• Task details: Please collect every line in the entries below that contains the string "Zhang". Case counts: uppercase and lowercase letters must match.

• Records for the task:
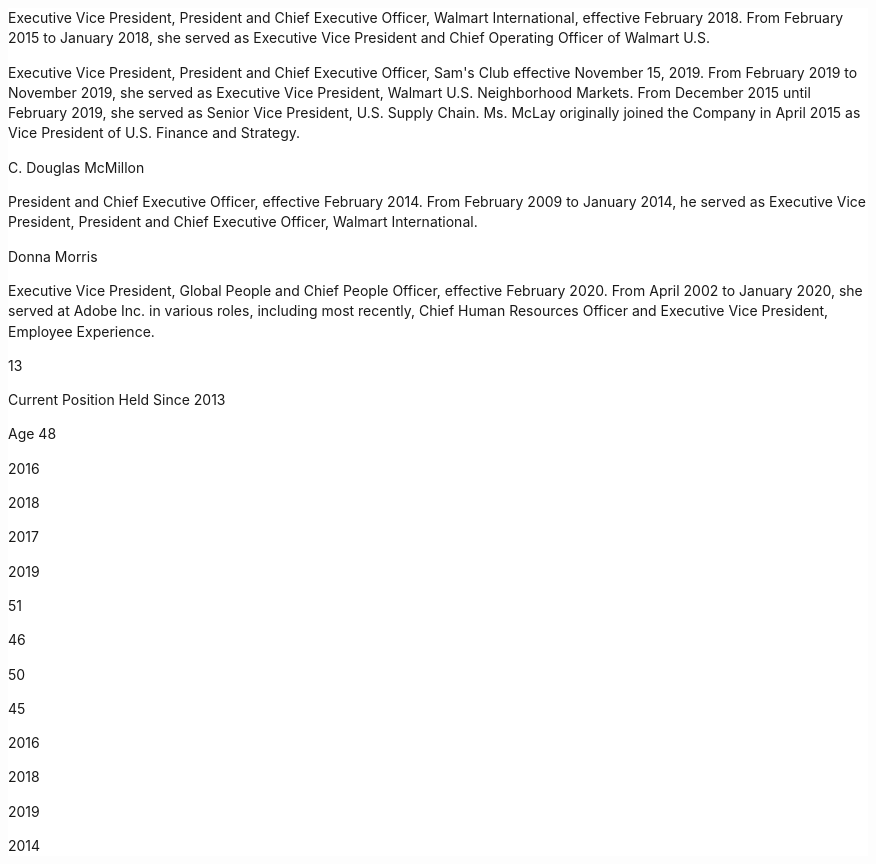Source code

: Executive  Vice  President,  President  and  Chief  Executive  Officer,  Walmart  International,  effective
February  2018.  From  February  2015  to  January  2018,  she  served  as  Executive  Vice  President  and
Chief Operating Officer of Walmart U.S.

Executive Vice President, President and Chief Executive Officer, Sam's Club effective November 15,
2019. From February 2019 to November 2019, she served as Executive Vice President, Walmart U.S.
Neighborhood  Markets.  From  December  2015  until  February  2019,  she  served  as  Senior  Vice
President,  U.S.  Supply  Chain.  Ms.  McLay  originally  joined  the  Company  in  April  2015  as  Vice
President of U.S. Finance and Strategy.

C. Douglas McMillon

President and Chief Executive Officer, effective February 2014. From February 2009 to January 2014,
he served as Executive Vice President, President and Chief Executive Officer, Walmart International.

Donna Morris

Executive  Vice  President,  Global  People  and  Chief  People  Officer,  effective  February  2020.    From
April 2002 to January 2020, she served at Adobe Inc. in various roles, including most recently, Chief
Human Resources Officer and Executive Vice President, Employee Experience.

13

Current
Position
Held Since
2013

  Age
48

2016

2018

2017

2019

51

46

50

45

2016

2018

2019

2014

...

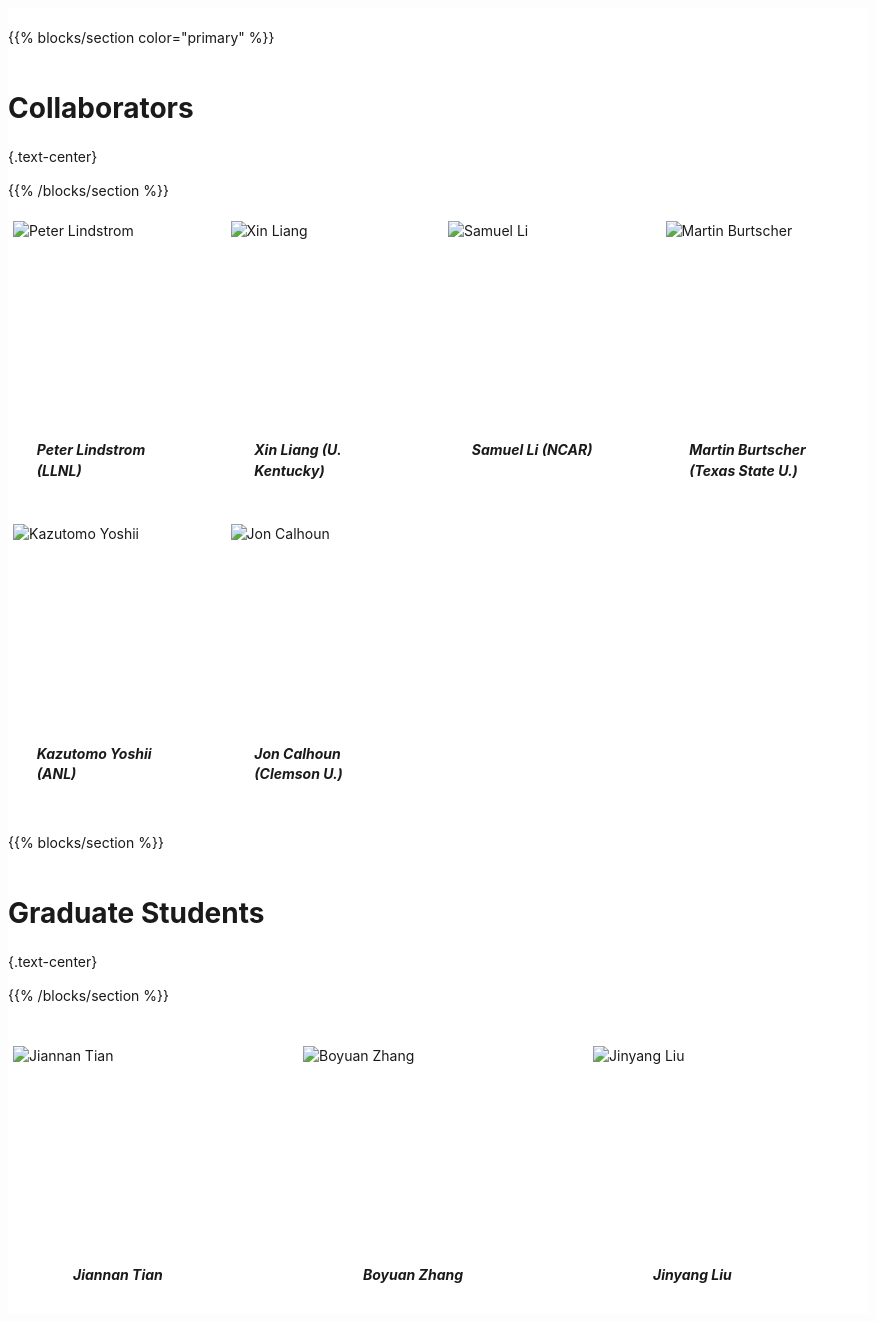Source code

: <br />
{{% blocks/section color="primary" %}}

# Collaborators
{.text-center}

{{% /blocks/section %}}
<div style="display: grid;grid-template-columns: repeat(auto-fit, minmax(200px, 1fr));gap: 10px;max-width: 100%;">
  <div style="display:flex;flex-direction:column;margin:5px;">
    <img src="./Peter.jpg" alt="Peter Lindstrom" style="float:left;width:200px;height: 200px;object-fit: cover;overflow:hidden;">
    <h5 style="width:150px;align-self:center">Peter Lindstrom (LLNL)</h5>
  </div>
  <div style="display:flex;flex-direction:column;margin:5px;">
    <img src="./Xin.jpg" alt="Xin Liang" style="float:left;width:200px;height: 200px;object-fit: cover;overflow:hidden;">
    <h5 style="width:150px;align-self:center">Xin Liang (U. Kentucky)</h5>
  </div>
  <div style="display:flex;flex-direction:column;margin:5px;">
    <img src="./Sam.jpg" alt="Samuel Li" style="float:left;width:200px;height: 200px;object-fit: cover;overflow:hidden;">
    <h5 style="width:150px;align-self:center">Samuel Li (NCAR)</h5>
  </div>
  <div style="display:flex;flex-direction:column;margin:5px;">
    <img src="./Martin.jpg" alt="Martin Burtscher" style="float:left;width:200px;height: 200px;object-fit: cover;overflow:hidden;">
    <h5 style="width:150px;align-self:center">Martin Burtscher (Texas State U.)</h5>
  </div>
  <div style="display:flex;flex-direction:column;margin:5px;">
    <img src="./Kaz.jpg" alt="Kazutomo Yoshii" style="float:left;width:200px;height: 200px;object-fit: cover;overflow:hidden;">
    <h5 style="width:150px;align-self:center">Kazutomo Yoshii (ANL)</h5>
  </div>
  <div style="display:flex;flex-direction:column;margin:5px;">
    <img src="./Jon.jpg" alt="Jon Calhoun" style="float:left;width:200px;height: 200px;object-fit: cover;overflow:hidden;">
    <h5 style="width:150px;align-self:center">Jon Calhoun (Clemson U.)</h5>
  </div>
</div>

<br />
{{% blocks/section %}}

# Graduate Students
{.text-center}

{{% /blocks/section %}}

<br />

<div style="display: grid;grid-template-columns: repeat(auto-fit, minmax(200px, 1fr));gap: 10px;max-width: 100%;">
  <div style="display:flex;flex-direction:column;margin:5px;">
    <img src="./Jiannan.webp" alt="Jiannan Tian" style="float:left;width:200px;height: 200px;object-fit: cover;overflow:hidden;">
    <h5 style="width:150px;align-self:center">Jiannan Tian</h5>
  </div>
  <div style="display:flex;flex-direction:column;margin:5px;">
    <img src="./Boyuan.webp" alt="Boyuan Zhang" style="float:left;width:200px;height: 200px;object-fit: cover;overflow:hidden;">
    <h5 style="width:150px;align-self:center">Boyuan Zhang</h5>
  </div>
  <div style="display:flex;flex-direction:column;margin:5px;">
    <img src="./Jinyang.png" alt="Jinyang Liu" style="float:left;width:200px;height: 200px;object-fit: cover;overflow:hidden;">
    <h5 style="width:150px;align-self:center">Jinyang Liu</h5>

• Answer to this problem:
    <img src="./Boyuan.webp" alt="Boyuan Zhang" style="float:left;width:200px;height: 200px;object-fit: cover;overflow:hidden;">
    <h5 style="width:150px;align-self:center">Boyuan Zhang</h5>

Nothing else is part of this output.